SOURCE DATA -

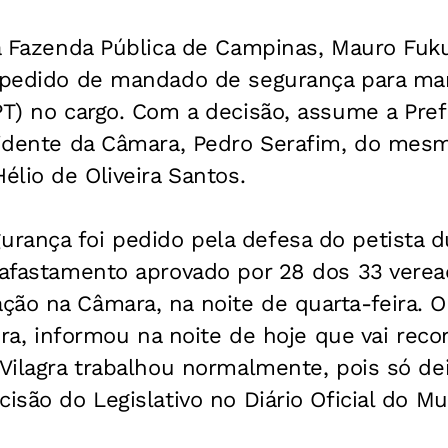
 da Fazenda Pública de Campinas, Mauro Fu
a pedido de mandado de segurança para man
PT) no cargo. Com a decisão, assume a Pref
esidente da Câmara, Pedro Serafim, do mes
élio de Oliveira Santos.
rança foi pedido pela defesa do petista du
r afastamento aprovado por 28 dos 33 vere
ção na Câmara, na noite de quarta-feira. 
eira, informou na noite de hoje que vai reco
 Vilagra trabalhou normalmente, pois só dei
isão do Legislativo no Diário Oficial do Mu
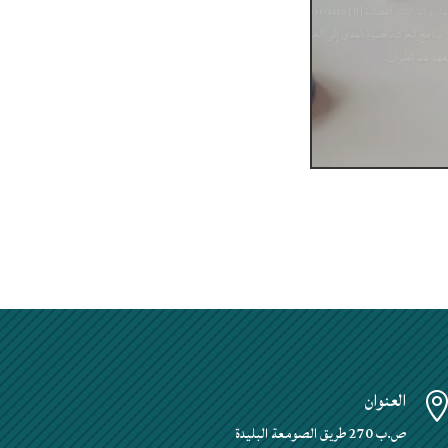
العنوان
ص.ب 270 طريق الصومعة البليدة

EXERCISE PROMPT - Every record above, copied exactly and without a single picture, makes up the answer.

RESULT OF THE TASK -
 da Fazenda Pública de Campinas, Mauro Fu
a pedido de mandado de segurança para man
PT) no cargo. Com a decisão, assume a Pref
esidente da Câmara, Pedro Serafim, do mes
élio de Oliveira Santos.
rança foi pedido pela defesa do petista du
r afastamento aprovado por 28 dos 33 vere
ção na Câmara, na noite de quarta-feira. 
eira, informou na noite de hoje que vai reco
 Vilagra trabalhou normalmente, pois só dei
isão do Legislativo no Diário Oficial do Mu
العنوان
ص.ب 270 طريق الصومعة البليدة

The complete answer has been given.